**阅读文本**
────
首页 > 古诗词 > 《一座寺的那些场景》吕娅南
2020
10-18

《一座寺的那些场景》吕娅南

那座寺,地处北国,掩映在故乡南山坡的林海里,叫南山寺,有世外桃源之感。在黄昏飘拂的炊烟里,清幽的晚钟一声声地在耳畔徜徉。在这些图景里,往昔的时光如一幅幅放映的胶片,忽而朦胧,忽而清晰。

春天的时候,南山寺周围的桃花开得灿烂而热烈,“人间四月芳菲尽,山寺桃花始盛开”,远远望去,漫山遍野的桃花,幽静的绽放,飘散着芬芳的气息,在空中荡漾。我喜欢站在家门口向南山眺望,起初,只是一棵树,两棵树的桃花开了,有些孤独、寂寞,然后,我听到花蕾绽放的声音,在早已忘记的某个早晨,很多的桃花盛开,一片,一大片地红了视野,艳艳的妖娆,开得热闹壮观。那时,山峰上耸立着苍松翠柏,半山坡桃花似海,顺着风深呼一口气,桃花的清新直直沁入肺叶。南山寺是小小的山寺,一条小路尽头通向山门,寺旁边流淌着潺潺的溪水,叮叮咚咚地向山下而去,寺的顶部是木制的飞檐,陈旧斑驳,寺里住着两个僧人,一老一少,穿着灰色的僧袍,常常独自出现,背着黄色褡裢,神情肃然,来去匆匆,仿佛总是忙着重要的事情,一举一动带着神秘,我只是好奇地在远处看着他们,那时我看不到佛的影子。很多年后,我知道,他们的一生是朝着自己的心灵走的。
────
**学习资料**

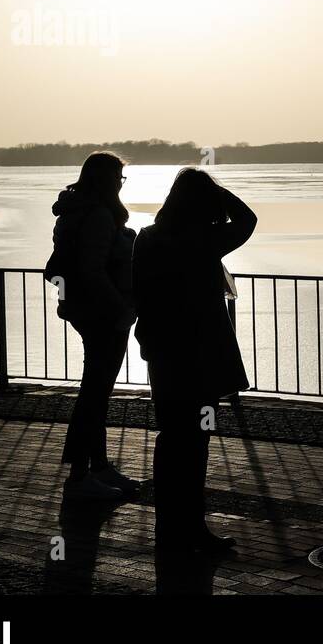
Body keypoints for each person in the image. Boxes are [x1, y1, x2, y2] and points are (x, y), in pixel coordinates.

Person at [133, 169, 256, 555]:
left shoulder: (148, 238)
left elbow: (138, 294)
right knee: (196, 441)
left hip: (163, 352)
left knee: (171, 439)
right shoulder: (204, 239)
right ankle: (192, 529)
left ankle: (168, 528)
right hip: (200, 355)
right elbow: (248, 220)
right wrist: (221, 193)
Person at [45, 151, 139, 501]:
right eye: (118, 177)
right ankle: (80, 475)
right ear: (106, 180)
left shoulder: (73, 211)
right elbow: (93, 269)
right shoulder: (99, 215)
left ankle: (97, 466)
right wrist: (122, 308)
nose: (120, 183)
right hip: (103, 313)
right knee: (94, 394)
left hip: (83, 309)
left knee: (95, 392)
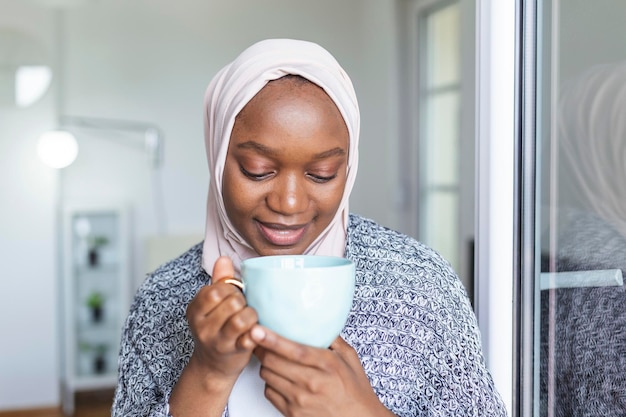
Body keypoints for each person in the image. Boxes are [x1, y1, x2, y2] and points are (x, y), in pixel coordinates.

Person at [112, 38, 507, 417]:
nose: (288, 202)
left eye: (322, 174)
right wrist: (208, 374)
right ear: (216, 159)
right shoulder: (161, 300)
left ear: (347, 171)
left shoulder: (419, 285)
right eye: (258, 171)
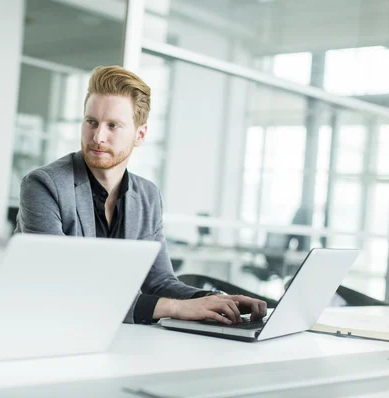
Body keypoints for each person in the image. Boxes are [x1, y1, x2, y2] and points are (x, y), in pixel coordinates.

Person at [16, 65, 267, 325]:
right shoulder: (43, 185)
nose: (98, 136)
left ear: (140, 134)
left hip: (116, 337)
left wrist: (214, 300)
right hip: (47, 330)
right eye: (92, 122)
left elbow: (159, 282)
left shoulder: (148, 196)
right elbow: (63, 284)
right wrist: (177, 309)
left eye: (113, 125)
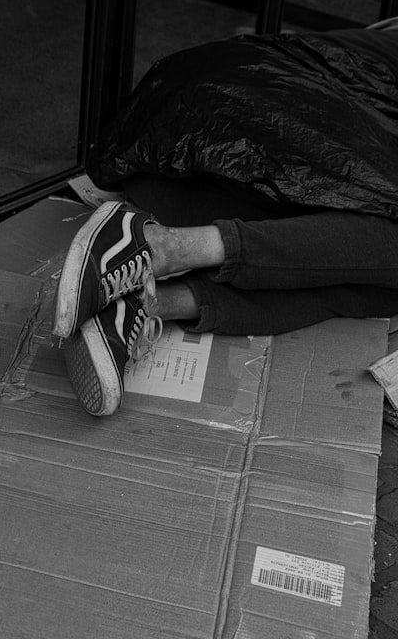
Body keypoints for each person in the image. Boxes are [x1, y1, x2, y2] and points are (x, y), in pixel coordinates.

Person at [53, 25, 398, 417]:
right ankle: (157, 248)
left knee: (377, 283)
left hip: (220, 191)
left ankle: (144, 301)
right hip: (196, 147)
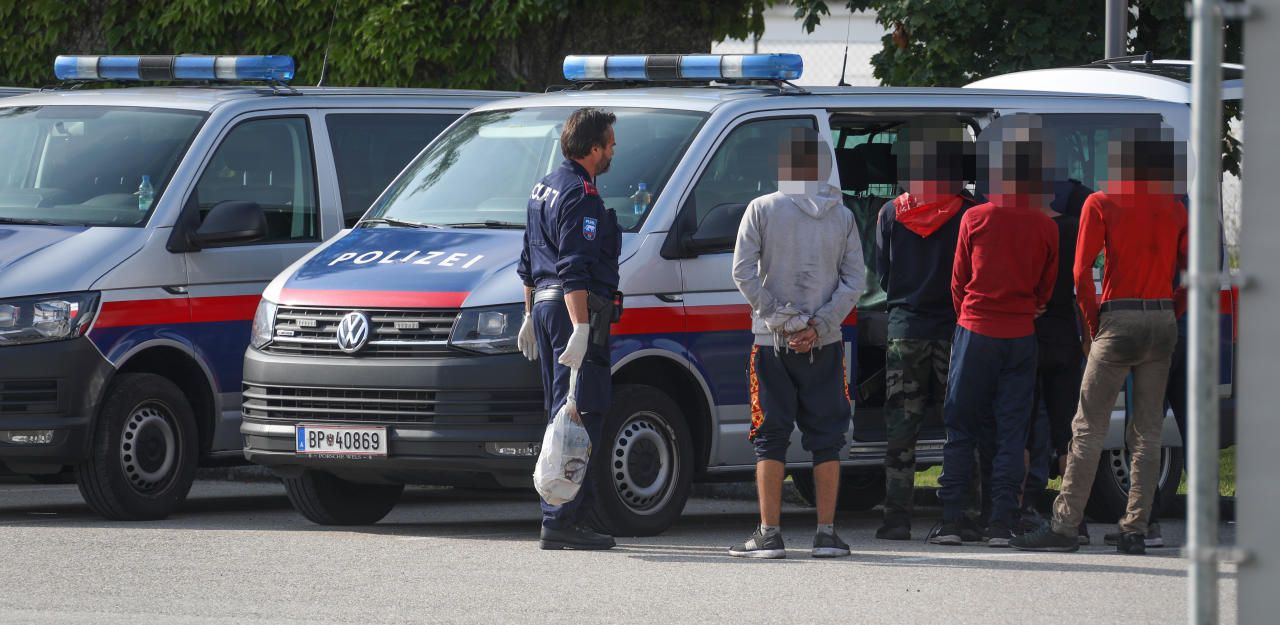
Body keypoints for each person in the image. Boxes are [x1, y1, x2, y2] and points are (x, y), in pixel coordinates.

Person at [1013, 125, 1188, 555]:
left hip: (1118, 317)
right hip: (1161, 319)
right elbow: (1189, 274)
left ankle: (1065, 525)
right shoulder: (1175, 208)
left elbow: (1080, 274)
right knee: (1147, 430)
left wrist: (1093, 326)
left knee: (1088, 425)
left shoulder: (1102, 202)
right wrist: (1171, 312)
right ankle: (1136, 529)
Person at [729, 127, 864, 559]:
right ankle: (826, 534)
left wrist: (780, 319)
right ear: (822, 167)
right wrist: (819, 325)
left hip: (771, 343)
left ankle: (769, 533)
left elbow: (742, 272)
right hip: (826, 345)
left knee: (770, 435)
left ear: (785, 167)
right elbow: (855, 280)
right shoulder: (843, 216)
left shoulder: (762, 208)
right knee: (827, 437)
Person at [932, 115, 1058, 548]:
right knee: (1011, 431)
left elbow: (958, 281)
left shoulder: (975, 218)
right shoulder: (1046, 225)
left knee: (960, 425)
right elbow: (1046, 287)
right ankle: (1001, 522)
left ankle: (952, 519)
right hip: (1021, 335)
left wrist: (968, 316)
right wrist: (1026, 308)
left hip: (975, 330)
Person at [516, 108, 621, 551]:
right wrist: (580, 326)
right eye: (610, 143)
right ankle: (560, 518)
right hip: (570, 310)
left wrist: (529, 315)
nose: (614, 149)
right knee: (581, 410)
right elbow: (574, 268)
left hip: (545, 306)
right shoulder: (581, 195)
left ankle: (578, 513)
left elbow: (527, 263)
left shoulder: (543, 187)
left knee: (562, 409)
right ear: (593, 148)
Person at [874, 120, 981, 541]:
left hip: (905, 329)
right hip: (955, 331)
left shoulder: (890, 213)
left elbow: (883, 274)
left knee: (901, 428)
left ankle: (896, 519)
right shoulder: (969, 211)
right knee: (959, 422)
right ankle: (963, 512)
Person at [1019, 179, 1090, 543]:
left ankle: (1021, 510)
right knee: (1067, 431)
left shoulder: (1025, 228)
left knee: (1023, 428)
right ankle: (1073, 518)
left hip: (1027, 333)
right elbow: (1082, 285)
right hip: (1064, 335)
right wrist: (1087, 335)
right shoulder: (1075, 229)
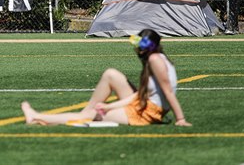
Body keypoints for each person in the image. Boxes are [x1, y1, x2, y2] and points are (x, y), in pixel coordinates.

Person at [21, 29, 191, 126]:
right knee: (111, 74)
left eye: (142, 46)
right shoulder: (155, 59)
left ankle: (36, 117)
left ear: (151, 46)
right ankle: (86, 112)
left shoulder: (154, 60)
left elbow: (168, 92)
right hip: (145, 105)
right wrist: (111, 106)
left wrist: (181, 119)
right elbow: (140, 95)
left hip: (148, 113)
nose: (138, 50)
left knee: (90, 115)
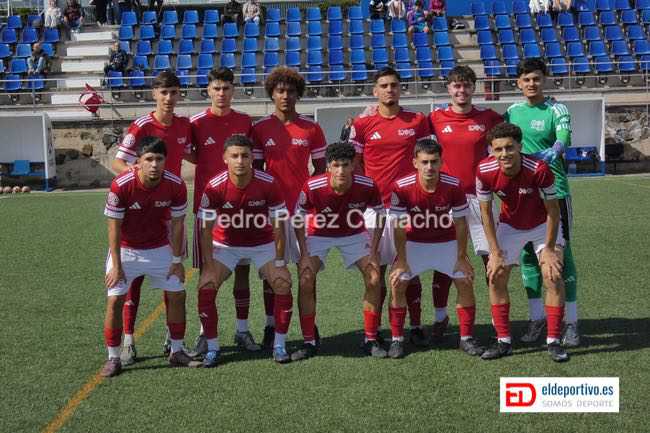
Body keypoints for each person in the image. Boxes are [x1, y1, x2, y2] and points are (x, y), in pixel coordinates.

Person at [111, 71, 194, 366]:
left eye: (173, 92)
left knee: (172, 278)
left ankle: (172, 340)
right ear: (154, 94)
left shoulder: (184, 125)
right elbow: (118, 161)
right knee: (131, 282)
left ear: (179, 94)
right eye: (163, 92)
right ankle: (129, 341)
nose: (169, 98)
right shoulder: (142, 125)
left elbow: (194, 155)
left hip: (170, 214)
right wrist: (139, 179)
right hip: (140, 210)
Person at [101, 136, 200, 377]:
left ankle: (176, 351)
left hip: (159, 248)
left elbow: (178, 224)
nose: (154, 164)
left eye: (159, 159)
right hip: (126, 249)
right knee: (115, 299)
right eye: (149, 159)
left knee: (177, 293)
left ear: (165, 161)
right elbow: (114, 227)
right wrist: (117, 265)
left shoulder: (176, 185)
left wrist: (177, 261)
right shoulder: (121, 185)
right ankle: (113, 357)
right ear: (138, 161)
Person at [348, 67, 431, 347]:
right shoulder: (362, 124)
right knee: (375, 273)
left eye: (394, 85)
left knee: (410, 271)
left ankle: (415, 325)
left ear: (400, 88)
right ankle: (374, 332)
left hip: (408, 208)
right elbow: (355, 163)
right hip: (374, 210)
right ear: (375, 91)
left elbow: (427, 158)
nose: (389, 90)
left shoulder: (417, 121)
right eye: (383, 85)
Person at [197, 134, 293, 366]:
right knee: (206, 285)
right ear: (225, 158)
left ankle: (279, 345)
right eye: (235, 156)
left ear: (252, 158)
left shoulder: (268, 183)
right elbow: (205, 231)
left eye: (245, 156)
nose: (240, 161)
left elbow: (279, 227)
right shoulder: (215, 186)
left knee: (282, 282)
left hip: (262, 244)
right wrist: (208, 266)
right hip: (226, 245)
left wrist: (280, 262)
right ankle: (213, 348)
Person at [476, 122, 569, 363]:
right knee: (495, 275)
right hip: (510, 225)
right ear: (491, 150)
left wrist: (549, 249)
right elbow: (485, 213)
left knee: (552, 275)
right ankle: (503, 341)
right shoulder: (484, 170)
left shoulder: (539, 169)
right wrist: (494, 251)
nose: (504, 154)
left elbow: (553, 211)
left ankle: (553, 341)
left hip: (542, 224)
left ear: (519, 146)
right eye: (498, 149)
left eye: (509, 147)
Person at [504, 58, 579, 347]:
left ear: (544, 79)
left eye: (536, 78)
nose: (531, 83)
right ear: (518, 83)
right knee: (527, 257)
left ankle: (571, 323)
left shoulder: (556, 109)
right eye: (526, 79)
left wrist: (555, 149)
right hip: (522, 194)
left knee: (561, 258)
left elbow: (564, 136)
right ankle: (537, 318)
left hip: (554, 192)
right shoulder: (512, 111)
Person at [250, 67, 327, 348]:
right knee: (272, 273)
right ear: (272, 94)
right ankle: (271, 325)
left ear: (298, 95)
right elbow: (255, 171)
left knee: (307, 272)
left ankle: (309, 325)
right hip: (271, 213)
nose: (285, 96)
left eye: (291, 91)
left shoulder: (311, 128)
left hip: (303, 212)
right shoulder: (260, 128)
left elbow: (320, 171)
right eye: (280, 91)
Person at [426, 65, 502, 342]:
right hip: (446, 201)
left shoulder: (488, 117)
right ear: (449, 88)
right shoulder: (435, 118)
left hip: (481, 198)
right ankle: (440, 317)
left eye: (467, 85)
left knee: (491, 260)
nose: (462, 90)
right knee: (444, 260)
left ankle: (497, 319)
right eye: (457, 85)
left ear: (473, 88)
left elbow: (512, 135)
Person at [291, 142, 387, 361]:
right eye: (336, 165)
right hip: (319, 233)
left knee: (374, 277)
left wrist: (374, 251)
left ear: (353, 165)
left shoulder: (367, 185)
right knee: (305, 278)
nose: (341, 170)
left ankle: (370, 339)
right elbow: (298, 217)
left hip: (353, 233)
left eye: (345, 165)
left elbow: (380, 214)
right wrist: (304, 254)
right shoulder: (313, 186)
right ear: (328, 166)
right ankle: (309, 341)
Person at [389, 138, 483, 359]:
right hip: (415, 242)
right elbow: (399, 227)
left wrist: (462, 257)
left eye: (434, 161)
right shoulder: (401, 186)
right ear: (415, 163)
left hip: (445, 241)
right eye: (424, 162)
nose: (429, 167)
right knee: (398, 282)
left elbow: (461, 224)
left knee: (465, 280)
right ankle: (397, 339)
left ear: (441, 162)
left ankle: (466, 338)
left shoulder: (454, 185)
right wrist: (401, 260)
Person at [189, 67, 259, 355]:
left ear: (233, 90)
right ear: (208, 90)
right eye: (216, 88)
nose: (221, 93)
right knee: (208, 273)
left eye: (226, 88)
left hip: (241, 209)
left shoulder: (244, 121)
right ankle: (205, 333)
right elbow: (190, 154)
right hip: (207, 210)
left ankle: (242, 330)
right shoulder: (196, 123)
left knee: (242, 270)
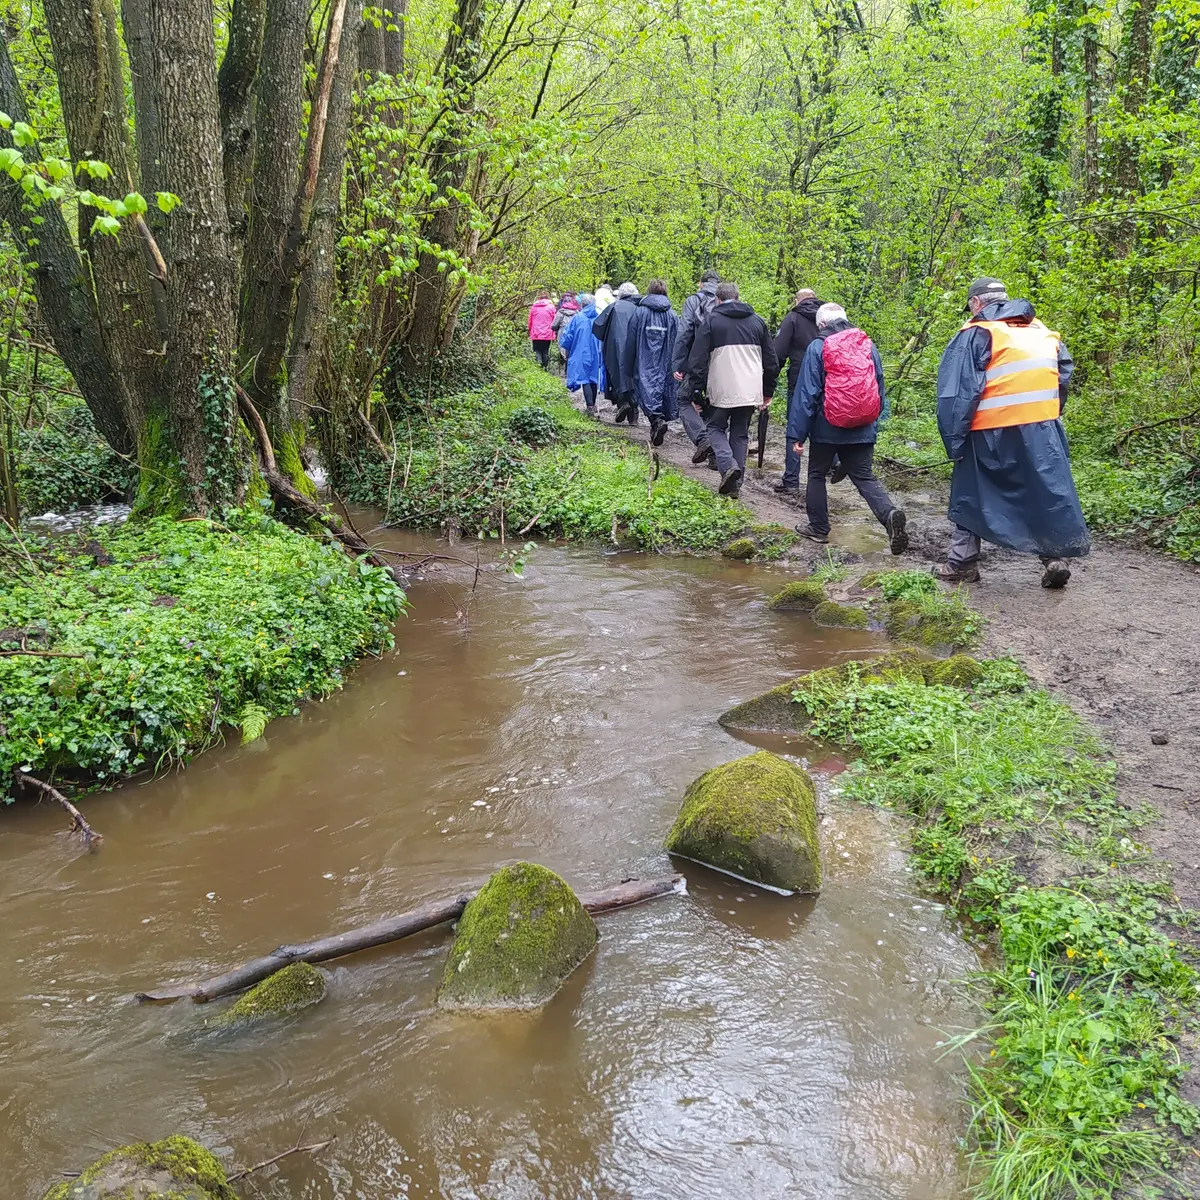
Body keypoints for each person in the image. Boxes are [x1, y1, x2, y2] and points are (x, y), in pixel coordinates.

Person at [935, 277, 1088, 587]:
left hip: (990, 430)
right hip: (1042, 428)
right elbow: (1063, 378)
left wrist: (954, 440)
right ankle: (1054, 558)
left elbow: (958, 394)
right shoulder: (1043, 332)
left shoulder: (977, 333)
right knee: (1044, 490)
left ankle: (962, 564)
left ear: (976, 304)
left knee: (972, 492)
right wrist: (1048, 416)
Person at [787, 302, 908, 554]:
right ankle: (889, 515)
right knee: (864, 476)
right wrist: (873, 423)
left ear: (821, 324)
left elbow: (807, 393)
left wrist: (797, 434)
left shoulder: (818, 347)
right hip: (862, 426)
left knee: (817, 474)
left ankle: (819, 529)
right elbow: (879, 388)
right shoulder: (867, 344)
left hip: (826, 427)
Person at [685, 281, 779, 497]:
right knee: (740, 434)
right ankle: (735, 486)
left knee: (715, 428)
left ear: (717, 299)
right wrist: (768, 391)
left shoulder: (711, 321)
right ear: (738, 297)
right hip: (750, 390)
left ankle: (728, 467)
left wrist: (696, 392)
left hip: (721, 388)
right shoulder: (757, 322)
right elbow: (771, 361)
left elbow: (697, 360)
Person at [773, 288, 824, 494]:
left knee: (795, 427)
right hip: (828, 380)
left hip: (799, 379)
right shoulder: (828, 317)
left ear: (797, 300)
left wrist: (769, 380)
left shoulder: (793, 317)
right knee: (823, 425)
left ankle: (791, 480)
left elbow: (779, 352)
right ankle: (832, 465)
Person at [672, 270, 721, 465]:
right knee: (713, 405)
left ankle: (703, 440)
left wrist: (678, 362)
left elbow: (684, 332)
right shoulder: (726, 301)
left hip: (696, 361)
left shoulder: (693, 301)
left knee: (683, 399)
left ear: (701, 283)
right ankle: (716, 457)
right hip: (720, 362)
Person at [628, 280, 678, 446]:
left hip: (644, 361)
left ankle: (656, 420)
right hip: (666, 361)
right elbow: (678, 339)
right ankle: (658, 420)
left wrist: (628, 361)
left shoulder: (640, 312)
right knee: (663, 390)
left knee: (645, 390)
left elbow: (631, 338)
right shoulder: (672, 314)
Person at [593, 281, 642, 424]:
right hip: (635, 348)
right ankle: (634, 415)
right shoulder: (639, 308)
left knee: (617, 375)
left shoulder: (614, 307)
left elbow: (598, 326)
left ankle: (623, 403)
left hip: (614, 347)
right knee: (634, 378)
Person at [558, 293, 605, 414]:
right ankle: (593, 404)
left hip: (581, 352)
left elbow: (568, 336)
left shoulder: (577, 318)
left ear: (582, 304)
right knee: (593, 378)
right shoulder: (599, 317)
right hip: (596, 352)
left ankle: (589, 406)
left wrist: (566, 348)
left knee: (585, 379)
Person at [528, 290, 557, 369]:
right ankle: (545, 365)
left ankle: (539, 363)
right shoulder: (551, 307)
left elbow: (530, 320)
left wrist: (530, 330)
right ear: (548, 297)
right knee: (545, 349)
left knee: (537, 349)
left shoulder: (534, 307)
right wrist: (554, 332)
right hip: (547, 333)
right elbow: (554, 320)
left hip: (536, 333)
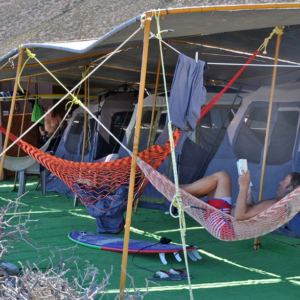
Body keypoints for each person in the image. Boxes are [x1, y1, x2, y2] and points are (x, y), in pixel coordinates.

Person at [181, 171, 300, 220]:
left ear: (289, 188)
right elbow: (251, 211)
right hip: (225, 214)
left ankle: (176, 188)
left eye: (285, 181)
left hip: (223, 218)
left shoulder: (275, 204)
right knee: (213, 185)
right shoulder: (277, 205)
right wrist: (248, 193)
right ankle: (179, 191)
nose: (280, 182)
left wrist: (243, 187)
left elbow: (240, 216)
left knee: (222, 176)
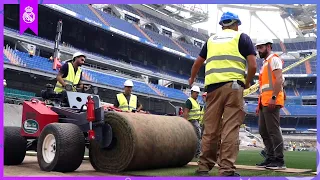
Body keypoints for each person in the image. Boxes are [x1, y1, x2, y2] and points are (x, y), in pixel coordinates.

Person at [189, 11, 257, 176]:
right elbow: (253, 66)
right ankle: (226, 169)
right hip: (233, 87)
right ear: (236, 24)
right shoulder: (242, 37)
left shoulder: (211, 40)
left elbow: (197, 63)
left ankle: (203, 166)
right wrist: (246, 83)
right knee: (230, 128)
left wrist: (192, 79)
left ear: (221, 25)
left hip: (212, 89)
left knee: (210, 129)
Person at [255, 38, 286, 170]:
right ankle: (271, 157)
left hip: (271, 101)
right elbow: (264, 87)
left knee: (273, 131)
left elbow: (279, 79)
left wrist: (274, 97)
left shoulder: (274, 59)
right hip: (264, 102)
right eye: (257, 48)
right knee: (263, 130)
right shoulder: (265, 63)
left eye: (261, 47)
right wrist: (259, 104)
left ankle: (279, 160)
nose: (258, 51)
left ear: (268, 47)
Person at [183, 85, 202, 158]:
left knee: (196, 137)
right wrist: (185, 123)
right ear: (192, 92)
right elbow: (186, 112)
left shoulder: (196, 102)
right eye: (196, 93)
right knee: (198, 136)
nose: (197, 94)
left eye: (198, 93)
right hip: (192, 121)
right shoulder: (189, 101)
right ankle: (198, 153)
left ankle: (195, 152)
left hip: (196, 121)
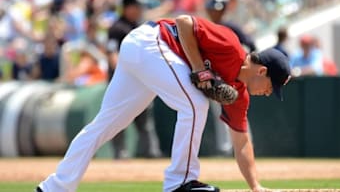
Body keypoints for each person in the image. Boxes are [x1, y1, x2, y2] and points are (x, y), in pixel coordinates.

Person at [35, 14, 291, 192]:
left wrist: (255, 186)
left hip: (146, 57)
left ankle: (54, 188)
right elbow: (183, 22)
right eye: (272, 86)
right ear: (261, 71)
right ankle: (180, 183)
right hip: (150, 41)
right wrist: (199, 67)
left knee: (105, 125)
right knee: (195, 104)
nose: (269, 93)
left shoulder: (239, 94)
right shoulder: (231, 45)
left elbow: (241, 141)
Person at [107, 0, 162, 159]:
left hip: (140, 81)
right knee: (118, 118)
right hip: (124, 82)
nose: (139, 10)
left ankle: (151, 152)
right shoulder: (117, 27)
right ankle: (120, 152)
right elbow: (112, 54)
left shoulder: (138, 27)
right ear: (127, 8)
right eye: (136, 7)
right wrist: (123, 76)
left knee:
────
**练习任务**
**1)** 在写南山寺的这篇散文里,寺里住着几个僧人?
**2)** 请从写南山寺的这篇散文最后一句之后接着写下去。

**任务答案**
**1)** 两个僧人,一老一少。

**2)**
记忆中的天蓝得晶莹清澈,白云在童年的认知里一会儿像奔

腾的马,一会儿像潜伏的雄狮,一会儿又像绵绵的山峦和波澜壮阔的大海。在有风的夜里,听着森林哗哗的涛声连续地涌来,近了,远了;远了,又近了,世界在那一刻里,单纯、美妙,博大而神秘。

一场风暴来了。桃花飘落,柳笛声扬的时候,街上游荡很多戴着红袖章的人,繁华的闹市出现了大字报,批判这个人,狠斗那个人,名字打着红叉,味儿十足,社会变得惊悚而激荡。那天上午的太阳艳艳的,风清云白,街上人声鼎沸,祖母禁止我出门,我登上家里的木梯,打开阁楼的天窗向外张望,长龙似的人流蜿蜒蛇行般的向南山而去,走在前面的举着红旗,敲着锣鼓,这些男男女女不时地举起戴着红袖章的手臂高呼口号,在不断的重复中,我分辨出:“破四旧,立四新”,“打倒牛鬼蛇神”等等,他们兴奋、乖张,个个像斗士,犹如去完成一项重大使命。祖母告诉我,南山寺要被砸了。我不明白,为什么啊很快的,我就不在意这件事了,那座山寺,我从来没进去过,暗红色的外墙,暗红色的山门挡住了内涵,那时不懂还有一个清澈虚无的空空世界。于是该玩还玩,该干什么还干什么。革命的火热和我没有什么关系。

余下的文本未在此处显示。